- [Task brief]
The records that follow are to be given again exactly.

Extracted records
# # # # # # #

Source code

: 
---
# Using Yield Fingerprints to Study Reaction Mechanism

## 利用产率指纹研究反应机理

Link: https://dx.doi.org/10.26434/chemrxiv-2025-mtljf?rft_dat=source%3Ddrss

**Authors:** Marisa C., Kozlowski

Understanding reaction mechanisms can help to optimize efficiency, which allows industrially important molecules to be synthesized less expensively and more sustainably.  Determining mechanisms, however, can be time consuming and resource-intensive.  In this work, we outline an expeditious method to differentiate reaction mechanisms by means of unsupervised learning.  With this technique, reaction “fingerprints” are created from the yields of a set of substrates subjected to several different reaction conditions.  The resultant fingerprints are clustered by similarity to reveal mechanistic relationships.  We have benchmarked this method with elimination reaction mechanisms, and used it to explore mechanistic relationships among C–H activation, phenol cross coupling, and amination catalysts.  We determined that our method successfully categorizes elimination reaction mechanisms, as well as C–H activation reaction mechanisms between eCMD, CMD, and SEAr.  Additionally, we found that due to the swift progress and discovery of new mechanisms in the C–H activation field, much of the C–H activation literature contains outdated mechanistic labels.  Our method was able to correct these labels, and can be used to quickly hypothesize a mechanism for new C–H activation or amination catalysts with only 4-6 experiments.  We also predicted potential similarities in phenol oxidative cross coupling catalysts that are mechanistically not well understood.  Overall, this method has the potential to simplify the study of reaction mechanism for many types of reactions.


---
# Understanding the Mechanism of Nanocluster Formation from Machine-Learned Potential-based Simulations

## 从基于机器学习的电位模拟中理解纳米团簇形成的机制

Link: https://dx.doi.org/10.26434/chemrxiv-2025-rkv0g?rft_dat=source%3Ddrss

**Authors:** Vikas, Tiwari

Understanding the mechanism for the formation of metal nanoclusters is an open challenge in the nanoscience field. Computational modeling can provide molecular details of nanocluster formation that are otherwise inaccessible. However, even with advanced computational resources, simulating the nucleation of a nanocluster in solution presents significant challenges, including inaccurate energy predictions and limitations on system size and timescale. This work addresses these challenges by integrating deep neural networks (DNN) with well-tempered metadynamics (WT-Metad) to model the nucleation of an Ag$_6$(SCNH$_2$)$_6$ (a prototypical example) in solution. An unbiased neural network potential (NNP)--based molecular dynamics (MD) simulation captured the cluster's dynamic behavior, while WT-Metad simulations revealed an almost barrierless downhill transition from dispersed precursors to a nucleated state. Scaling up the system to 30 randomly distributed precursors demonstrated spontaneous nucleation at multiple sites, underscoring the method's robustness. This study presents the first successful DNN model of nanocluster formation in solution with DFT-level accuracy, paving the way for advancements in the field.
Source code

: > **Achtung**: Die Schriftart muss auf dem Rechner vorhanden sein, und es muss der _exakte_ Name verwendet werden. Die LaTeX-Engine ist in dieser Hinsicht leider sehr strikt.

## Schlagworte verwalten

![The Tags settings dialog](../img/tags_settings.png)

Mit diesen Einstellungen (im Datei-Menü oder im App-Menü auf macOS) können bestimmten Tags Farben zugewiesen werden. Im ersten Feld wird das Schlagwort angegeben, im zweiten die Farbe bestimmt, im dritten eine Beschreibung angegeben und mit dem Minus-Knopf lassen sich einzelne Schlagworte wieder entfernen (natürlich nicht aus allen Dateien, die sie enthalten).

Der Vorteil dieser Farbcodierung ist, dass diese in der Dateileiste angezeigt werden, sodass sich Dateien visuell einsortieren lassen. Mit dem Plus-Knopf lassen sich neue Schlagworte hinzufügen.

# # # # # # #

- [Output for this exercise]
Source code

: 
---
# Using Yield Fingerprints to Study Reaction Mechanism

## 利用产率指纹研究反应机理

Link: https://dx.doi.org/10.26434/chemrxiv-2025-mtljf?rft_dat=source%3Ddrss

**Authors:** Marisa C., Kozlowski

Understanding reaction mechanisms can help to optimize efficiency, which allows industrially important molecules to be synthesized less expensively and more sustainably.  Determining mechanisms, however, can be time consuming and resource-intensive.  In this work, we outline an expeditious method to differentiate reaction mechanisms by means of unsupervised learning.  With this technique, reaction “fingerprints” are created from the yields of a set of substrates subjected to several different reaction conditions.  The resultant fingerprints are clustered by similarity to reveal mechanistic relationships.  We have benchmarked this method with elimination reaction mechanisms, and used it to explore mechanistic relationships among C–H activation, phenol cross coupling, and amination catalysts.  We determined that our method successfully categorizes elimination reaction mechanisms, as well as C–H activation reaction mechanisms between eCMD, CMD, and SEAr.  Additionally, we found that due to the swift progress and discovery of new mechanisms in the C–H activation field, much of the C–H activation literature contains outdated mechanistic labels.  Our method was able to correct these labels, and can be used to quickly hypothesize a mechanism for new C–H activation or amination catalysts with only 4-6 experiments.  We also predicted potential similarities in phenol oxidative cross coupling catalysts that are mechanistically not well understood.  Overall, this method has the potential to simplify the study of reaction mechanism for many types of reactions.


---
# Understanding the Mechanism of Nanocluster Formation from Machine-Learned Potential-based Simulations

## 从基于机器学习的电位模拟中理解纳米团簇形成的机制

Link: https://dx.doi.org/10.26434/chemrxiv-2025-rkv0g?rft_dat=source%3Ddrss

**Authors:** Vikas, Tiwari

Understanding the mechanism for the formation of metal nanoclusters is an open challenge in the nanoscience field. Computational modeling can provide molecular details of nanocluster formation that are otherwise inaccessible. However, even with advanced computational resources, simulating the nucleation of a nanocluster in solution presents significant challenges, including inaccurate energy predictions and limitations on system size and timescale. This work addresses these challenges by integrating deep neural networks (DNN) with well-tempered metadynamics (WT-Metad) to model the nucleation of an Ag$_6$(SCNH$_2$)$_6$ (a prototypical example) in solution. An unbiased neural network potential (NNP)--based molecular dynamics (MD) simulation captured the cluster's dynamic behavior, while WT-Metad simulations revealed an almost barrierless downhill transition from dispersed precursors to a nucleated state. Scaling up the system to 30 randomly distributed precursors demonstrated spontaneous nucleation at multiple sites, underscoring the method's robustness. This study presents the first successful DNN model of nanocluster formation in solution with DFT-level accuracy, paving the way for advancements in the field.
Source code

: > **Achtung**: Die Schriftart muss auf dem Rechner vorhanden sein, und es muss der _exakte_ Name verwendet werden. Die LaTeX-Engine ist in dieser Hinsicht leider sehr strikt.

## Schlagworte verwalten

![The Tags settings dialog](../img/tags_settings.png)

Mit diesen Einstellungen (im Datei-Menü oder im App-Menü auf macOS) können bestimmten Tags Farben zugewiesen werden. Im ersten Feld wird das Schlagwort angegeben, im zweiten die Farbe bestimmt, im dritten eine Beschreibung angegeben und mit dem Minus-Knopf lassen sich einzelne Schlagworte wieder entfernen (natürlich nicht aus allen Dateien, die sie enthalten).

Der Vorteil dieser Farbcodierung ist, dass diese in der Dateileiste angezeigt werden, sodass sich Dateien visuell einsortieren lassen. Mit dem Plus-Knopf lassen sich neue Schlagworte hinzufügen.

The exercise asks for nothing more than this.